I’ve always been inspired by many of our talented New Zealand authors such as Lynley Dodd and Joy Cowely, as well as popular international authors like Julia Donaldson.  Like them, I write to entertain and teach. What I gain from putting pen to paper is enjoyment, healing and personal growth. 

In 2017 I turned to creative writing when I was thrown a massive and unexpected curveball. I suddenly became a solo parent to my 2 year old daughter. I was 5 months pregnant with my son at the time. I left my teaching job to move closer to my family and support network. I knew my situation put me at high risk for postnatal depression and that I was going to have my hands full raising my two children. But I knew that caring for my family meant looking after my own hauora. For me, this was making a little bit of time each day to do something creative and meaningful for myself. I know how influential a story, song or poem can be. Not only can it offer entertainment value, enrich vocabulary and support speech development,  but with a strong rhythm it can be a fun and memorable way to teach values and concepts. For those reasons, I chose writing as a creative outlet.

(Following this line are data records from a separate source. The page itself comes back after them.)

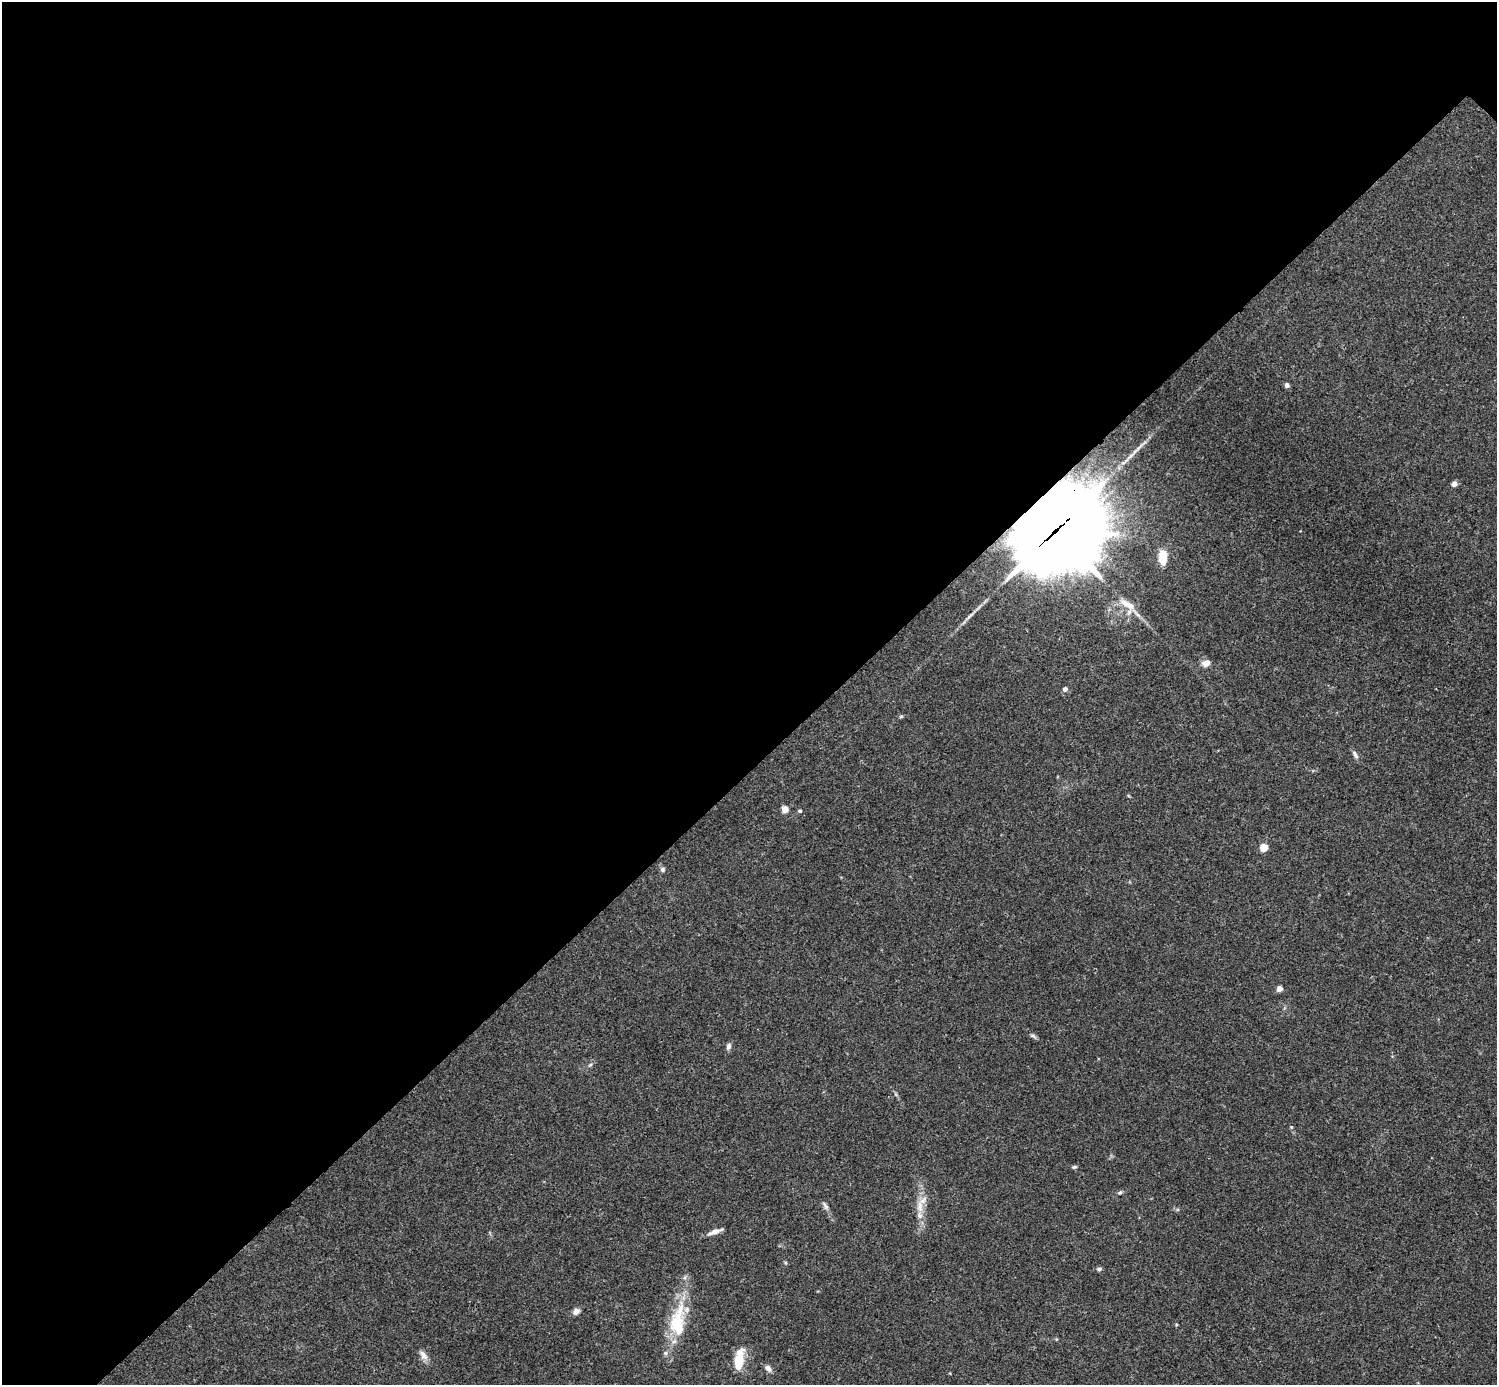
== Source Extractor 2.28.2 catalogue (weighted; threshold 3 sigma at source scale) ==
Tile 5 of 4 x 4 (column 1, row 2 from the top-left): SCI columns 7-1501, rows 3066-4448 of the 5988 x 5988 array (HDU 1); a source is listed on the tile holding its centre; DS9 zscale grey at full resolution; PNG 1499 x 1387 px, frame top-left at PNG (2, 2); no overlay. Shown black and unused: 56% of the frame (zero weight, under 3 of 4 exposures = <1% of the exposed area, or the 3 px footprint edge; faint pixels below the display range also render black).
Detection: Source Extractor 2.28.2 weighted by HDU 2 'WHT'; one run over the whole footprint, this tile lists its part. Background 0.0533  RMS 0.005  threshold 0.0225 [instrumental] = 3 sigma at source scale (4.5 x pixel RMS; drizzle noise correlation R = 1.50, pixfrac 1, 0.05/0.05 arcsec/px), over >= 5 px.
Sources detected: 35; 1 inside a brighter object's white glare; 2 long thin detections or spike segments (spike, bleed or trail) — not listed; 2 inside a brighter listed object's ellipse — not listed separately; the other 30 listed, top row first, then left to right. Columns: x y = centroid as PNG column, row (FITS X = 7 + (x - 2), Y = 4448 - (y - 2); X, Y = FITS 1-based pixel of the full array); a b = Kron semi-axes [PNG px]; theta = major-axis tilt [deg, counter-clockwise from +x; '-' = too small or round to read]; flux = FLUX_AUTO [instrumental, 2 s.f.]
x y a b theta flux
1287 385 5 5 - 1.7
1454 484 5 5 - 2.6
1056 532 35 29 29 6100
1162 559 12 9 84 5.8
1130 605 20 10 -28 7
1206 663 9 7 26 3.6
1065 689 5 5 - 2.1
901 716 6 4 2 0.66
1355 755 12 5 -60 1.8
785 809 5 4 - 7.9
800 811 5 4 - 0.73
1264 848 5 5 - 15
663 869 7 6 - 1.2
1279 989 4 4 - 5.2
1033 1036 9 6 -34 1.1
728 1046 9 6 74 1.6
590 1065 6 4 19 0.75
1291 1127 4 4 - 0.43
1074 1167 6 4 12 0.76
1120 1192 7 4 39 0.85
825 1206 14 5 -56 1.7
920 1206 18 8 89 6.2
715 1232 16 5 19 3.4
786 1263 5 3 - 0.6
1099 1269 7 5 10 1
576 1311 8 7 - 2.4
677 1324 39 21 89 24
423 1355 15 8 -55 2.9
739 1360 19 8 81 15
768 1368 9 6 -46 2.2
Overlapping masked pixels (flux is a lower limit): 1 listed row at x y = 1056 532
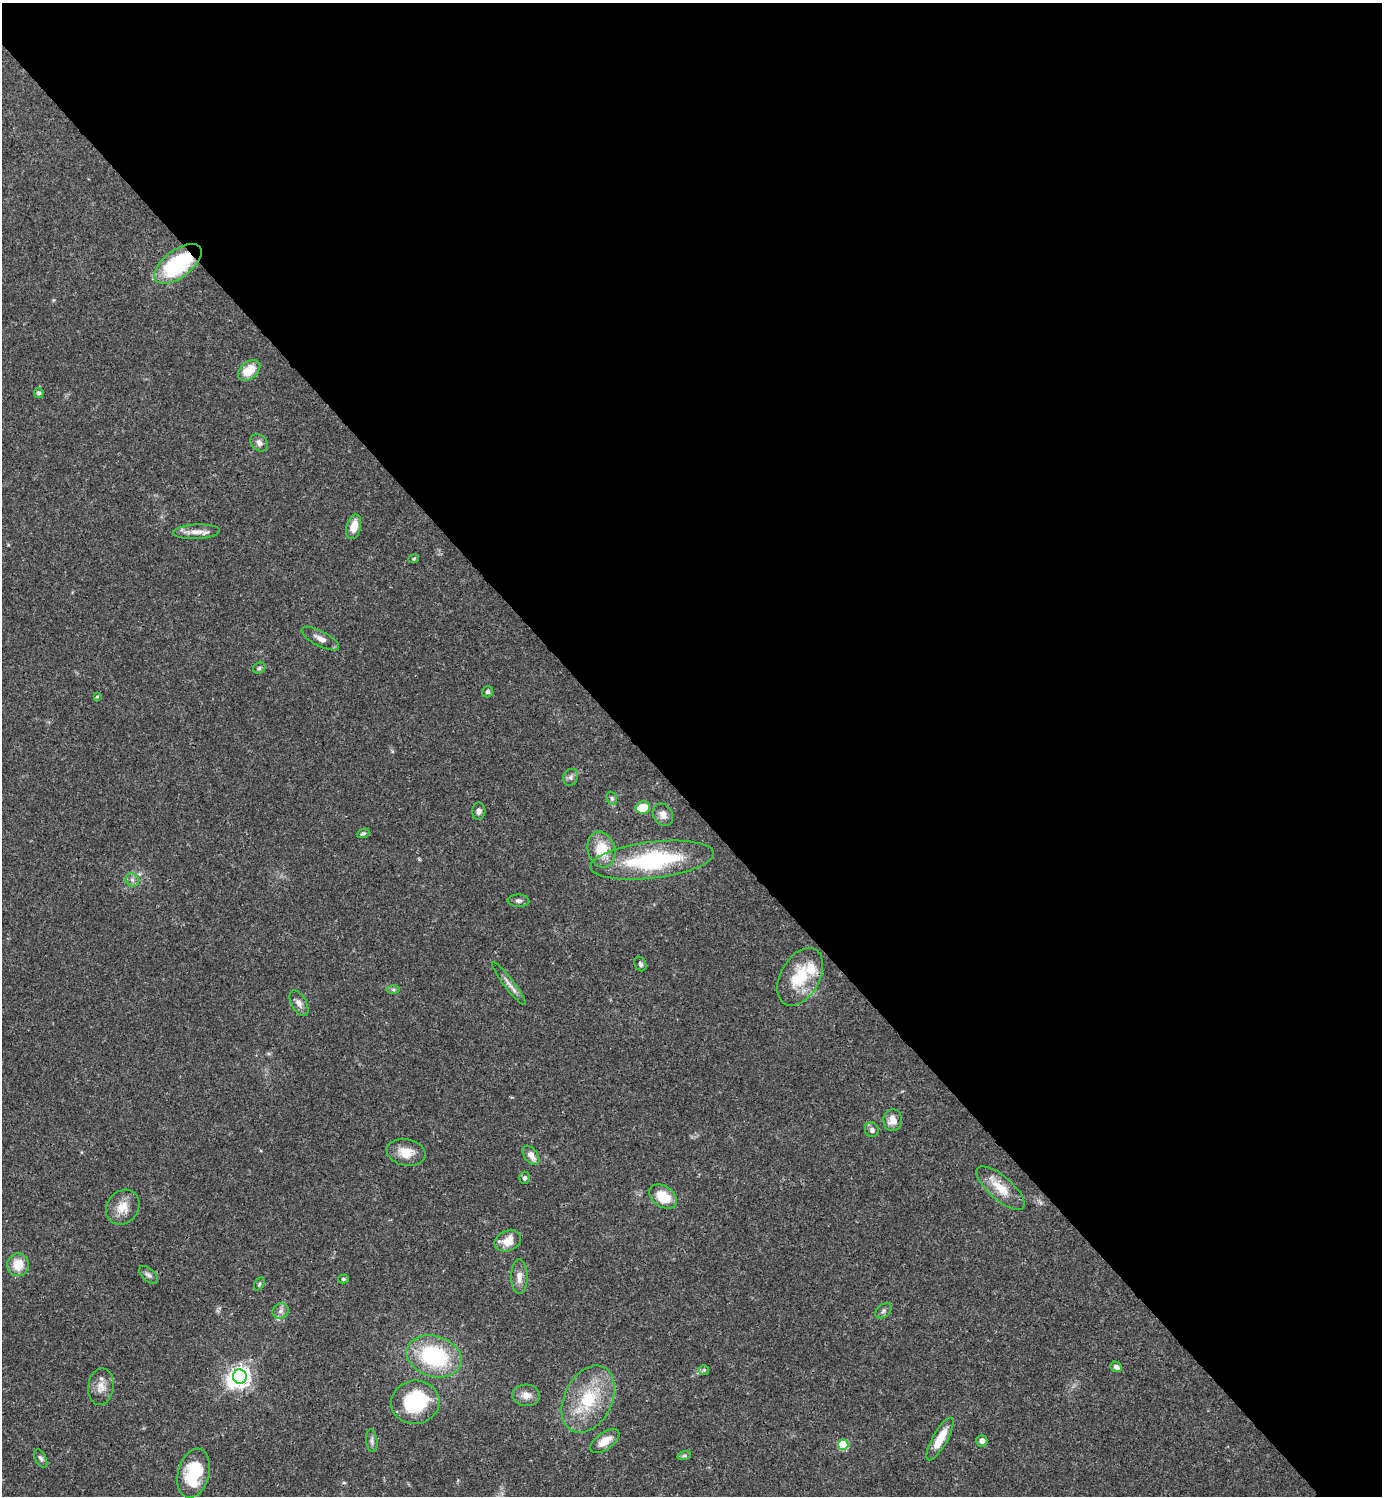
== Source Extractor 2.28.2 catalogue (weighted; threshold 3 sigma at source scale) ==
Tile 3 of 4 x 4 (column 3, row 1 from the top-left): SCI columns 3062-4441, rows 4484-5977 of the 5980 x 5981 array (HDU 1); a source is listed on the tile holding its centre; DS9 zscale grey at full resolution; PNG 1384 x 1498 px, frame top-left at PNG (2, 3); each listed source drawn as its Kron ellipse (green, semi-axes under 4 px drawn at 4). Shown black and unused: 54% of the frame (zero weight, under 3 of 4 exposures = <1% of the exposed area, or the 3 px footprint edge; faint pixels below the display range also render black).
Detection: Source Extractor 2.28.2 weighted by HDU 2 'WHT'; one run over the whole footprint, this tile lists its part. Background 0.0381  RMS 0.0026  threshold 0.0118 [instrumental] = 3 sigma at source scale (4.5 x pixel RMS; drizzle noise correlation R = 1.50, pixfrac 1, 0.05/0.05 arcsec/px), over >= 5 px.
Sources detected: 63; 2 inside a brighter object's white glare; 1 cosmic-ray / hot-pixel residue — neither listed nor drawn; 2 inside a brighter listed object's ellipse — not listed separately; the other 58 listed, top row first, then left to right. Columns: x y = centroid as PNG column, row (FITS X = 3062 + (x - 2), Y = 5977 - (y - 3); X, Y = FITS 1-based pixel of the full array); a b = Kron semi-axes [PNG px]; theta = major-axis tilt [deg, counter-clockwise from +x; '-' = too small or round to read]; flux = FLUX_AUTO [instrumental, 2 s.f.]
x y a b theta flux
178 264 28 14 36 23
249 370 13 8 40 5.6
39 393 5 5 - 0.77
259 443 10 7 -45 1.2
354 527 13 7 75 3.7
197 532 23 7 3 2.4
414 559 5 4 - 0.3
320 638 21 7 -28 2
259 668 6 5 - 0.53
488 692 6 5 - 0.62
97 696 4 3 - 0.31
571 777 9 7 66 0.84
612 798 7 5 -69 0.57
643 807 7 6 - 5.7
479 811 8 6 -90 1
663 815 12 9 -57 1.7
363 833 6 4 23 0.51
601 850 18 13 -74 7.2
652 860 62 18 7 29
132 880 7 6 - 0.83
518 901 11 6 -2 0.79
640 964 7 5 -65 0.72
800 977 31 19 60 11
509 984 27 5 -52 1.6
393 990 7 4 0 0.53
299 1003 14 7 -61 1.5
893 1120 11 9 87 2.6
872 1130 7 7 - 0.98
406 1152 20 13 -10 4.3
531 1155 11 6 -53 2.2
525 1178 6 5 - 0.65
1001 1188 30 12 -41 5.7
663 1197 15 10 -33 6.4
123 1207 18 15 53 4
508 1241 14 10 22 4.4
18 1265 11 11 - 5
148 1275 11 6 -40 0.92
519 1277 17 8 -89 2.3
343 1279 5 4 - 0.42
259 1284 7 4 61 0.44
280 1311 8 7 - 1.1
884 1311 9 6 42 0.8
434 1356 28 20 -18 24
1116 1367 6 5 - 0.94
704 1370 5 5 - 0.4
240 1377 7 7 - 150
101 1387 18 12 83 2.8
526 1395 14 10 -6 2.3
588 1399 36 24 64 15
415 1402 24 21 8 18
940 1439 24 7 61 5.5
372 1441 11 5 -84 0.87
605 1441 17 8 36 3.6
982 1441 6 5 - 1.3
843 1445 5 5 - 14
684 1456 7 4 18 0.48
41 1458 10 5 -64 0.67
194 1473 25 15 75 13
Overlapping masked pixels (flux is a lower limit): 1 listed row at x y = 178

I thought carefully about the values I wanted to teach my own children, then I began writing a tale about a seagull who discovers the importance of helping others and caring for our planet, while on her own journey of mistakes. I left my laptop open at the kitchen counter, and every time the right words came into my head I would take a moment to type them in. I wrote this story while breastfeeding, between nappy changes and among piles of washing. 

I couldn’t believe it when the manuscript was finalised for the Storylines Joy Cowley Award in 2019, as I had never entered before. Going along to the awards was such a great opportunity to meet others in the writing industry. I set a new goal: to publish Celia Seagull and the Plastic Sea.

I was so excited when award winning NZ publishers, Mary Egan Publishing, said how much they loved the manuscript and wanted to produce the book under their children’s book imprint, Little Love. 

I am incredibly grateful that the Bobby Stafford-Bush Foundation has generously  funded the production of this book, and will be distributing a free copy to every school library and public library in New Zealand for Plastic Free July 2021. They have not only helped me to achieve a personal goal, but they are helping to educate the current generation of Primary School children about plastic pollution. 

I am honoured to be representing the legacy left by Bobby Stafford-Bush; to respect our ocean and marine life and to help others when we can.